To do
All of the entries below are to be repeated word for word.

★ ★ ★ ★

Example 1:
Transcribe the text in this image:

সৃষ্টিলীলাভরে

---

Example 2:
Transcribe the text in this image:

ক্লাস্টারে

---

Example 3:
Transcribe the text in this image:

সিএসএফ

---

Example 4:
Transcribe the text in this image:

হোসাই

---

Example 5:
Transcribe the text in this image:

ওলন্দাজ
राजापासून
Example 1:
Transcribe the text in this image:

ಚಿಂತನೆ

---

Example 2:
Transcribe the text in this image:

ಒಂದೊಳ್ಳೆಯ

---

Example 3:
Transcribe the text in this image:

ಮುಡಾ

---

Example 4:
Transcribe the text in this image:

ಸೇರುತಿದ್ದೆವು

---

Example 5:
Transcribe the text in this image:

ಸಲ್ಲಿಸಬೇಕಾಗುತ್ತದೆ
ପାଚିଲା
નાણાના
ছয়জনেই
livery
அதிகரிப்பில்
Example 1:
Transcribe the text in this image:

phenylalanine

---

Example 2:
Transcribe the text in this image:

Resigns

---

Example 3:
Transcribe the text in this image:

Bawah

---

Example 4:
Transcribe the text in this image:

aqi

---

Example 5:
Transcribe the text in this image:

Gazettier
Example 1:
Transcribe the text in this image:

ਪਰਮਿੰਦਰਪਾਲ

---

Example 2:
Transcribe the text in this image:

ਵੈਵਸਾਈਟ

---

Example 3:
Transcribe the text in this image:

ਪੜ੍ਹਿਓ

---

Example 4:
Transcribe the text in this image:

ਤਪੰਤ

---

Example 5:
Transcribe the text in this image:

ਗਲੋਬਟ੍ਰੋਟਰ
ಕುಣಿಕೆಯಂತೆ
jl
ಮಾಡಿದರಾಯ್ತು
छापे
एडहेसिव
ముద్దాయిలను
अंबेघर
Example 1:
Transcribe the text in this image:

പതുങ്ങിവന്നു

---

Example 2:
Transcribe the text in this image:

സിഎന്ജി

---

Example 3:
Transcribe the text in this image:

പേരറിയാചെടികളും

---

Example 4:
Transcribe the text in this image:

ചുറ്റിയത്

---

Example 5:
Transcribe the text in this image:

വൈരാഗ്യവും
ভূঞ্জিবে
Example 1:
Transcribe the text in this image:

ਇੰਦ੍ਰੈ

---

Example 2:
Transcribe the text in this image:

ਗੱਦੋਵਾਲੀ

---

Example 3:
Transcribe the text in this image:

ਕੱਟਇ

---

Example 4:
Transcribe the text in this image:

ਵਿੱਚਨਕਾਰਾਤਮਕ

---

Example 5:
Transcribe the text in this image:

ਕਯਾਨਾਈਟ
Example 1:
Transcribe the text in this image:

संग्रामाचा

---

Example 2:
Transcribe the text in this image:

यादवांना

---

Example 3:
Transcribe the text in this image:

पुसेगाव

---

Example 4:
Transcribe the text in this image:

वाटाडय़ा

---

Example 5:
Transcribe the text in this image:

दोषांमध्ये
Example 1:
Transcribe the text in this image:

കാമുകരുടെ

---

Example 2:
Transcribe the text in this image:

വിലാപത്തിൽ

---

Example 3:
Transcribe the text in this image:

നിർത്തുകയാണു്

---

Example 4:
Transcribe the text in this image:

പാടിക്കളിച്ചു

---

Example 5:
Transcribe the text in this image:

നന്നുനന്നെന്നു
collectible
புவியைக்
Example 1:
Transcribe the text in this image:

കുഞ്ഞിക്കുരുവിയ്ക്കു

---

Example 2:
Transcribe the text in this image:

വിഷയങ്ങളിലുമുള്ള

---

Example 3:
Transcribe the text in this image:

★ ★ ★ ★

Exercise result
Example 1:
Transcribe the text in this image:

সৃষ্টিলীলাভরে

---

Example 2:
Transcribe the text in this image:

ক্লাস্টারে

---

Example 3:
Transcribe the text in this image:

সিএসএফ

---

Example 4:
Transcribe the text in this image:

হোসাই

---

Example 5:
Transcribe the text in this image:

ওলন্দাজ
राजापासून
Example 1:
Transcribe the text in this image:

ಚಿಂತನೆ

---

Example 2:
Transcribe the text in this image:

ಒಂದೊಳ್ಳೆಯ

---

Example 3:
Transcribe the text in this image:

ಮುಡಾ

---

Example 4:
Transcribe the text in this image:

ಸೇರುತಿದ್ದೆವು

---

Example 5:
Transcribe the text in this image:

ಸಲ್ಲಿಸಬೇಕಾಗುತ್ತದೆ
ପାଚିଲା
નાણાના
ছয়জনেই
livery
அதிகரிப்பில்
Example 1:
Transcribe the text in this image:

phenylalanine

---

Example 2:
Transcribe the text in this image:

Resigns

---

Example 3:
Transcribe the text in this image:

Bawah

---

Example 4:
Transcribe the text in this image:

aqi

---

Example 5:
Transcribe the text in this image:

Gazettier
Example 1:
Transcribe the text in this image:

ਪਰਮਿੰਦਰਪਾਲ

---

Example 2:
Transcribe the text in this image:

ਵੈਵਸਾਈਟ

---

Example 3:
Transcribe the text in this image:

ਪੜ੍ਹਿਓ

---

Example 4:
Transcribe the text in this image:

ਤਪੰਤ

---

Example 5:
Transcribe the text in this image:

ਗਲੋਬਟ੍ਰੋਟਰ
ಕುಣಿಕೆಯಂತೆ
jl
ಮಾಡಿದರಾಯ್ತು
छापे
एडहेसिव
ముద్దాయిలను
अंबेघर
Example 1:
Transcribe the text in this image:

പതുങ്ങിവന്നു

---

Example 2:
Transcribe the text in this image:

സിഎന്ജി

---

Example 3:
Transcribe the text in this image:

പേരറിയാചെടികളും

---

Example 4:
Transcribe the text in this image:

ചുറ്റിയത്

---

Example 5:
Transcribe the text in this image:

വൈരാഗ്യവും
ভূঞ্জিবে
Example 1:
Transcribe the text in this image:

ਇੰਦ੍ਰੈ

---

Example 2:
Transcribe the text in this image:

ਗੱਦੋਵਾਲੀ

---

Example 3:
Transcribe the text in this image:

ਕੱਟਇ

---

Example 4:
Transcribe the text in this image:

ਵਿੱਚਨਕਾਰਾਤਮਕ

---

Example 5:
Transcribe the text in this image:

ਕਯਾਨਾਈਟ
Example 1:
Transcribe the text in this image:

संग्रामाचा

---

Example 2:
Transcribe the text in this image:

यादवांना

---

Example 3:
Transcribe the text in this image:

पुसेगाव

---

Example 4:
Transcribe the text in this image:

वाटाडय़ा

---

Example 5:
Transcribe the text in this image:

दोषांमध्ये
Example 1:
Transcribe the text in this image:

കാമുകരുടെ

---

Example 2:
Transcribe the text in this image:

വിലാപത്തിൽ

---

Example 3:
Transcribe the text in this image:

നിർത്തുകയാണു്

---

Example 4:
Transcribe the text in this image:

പാടിക്കളിച്ചു

---

Example 5:
Transcribe the text in this image:

നന്നുനന്നെന്നു
collectible
புவியைக்
Example 1:
Transcribe the text in this image:

കുഞ്ഞിക്കുരുവിയ്ക്കു

---

Example 2:
Transcribe the text in this image:

വിഷയങ്ങളിലുമുള്ള

---

Example 3:
Transcribe the text in this image:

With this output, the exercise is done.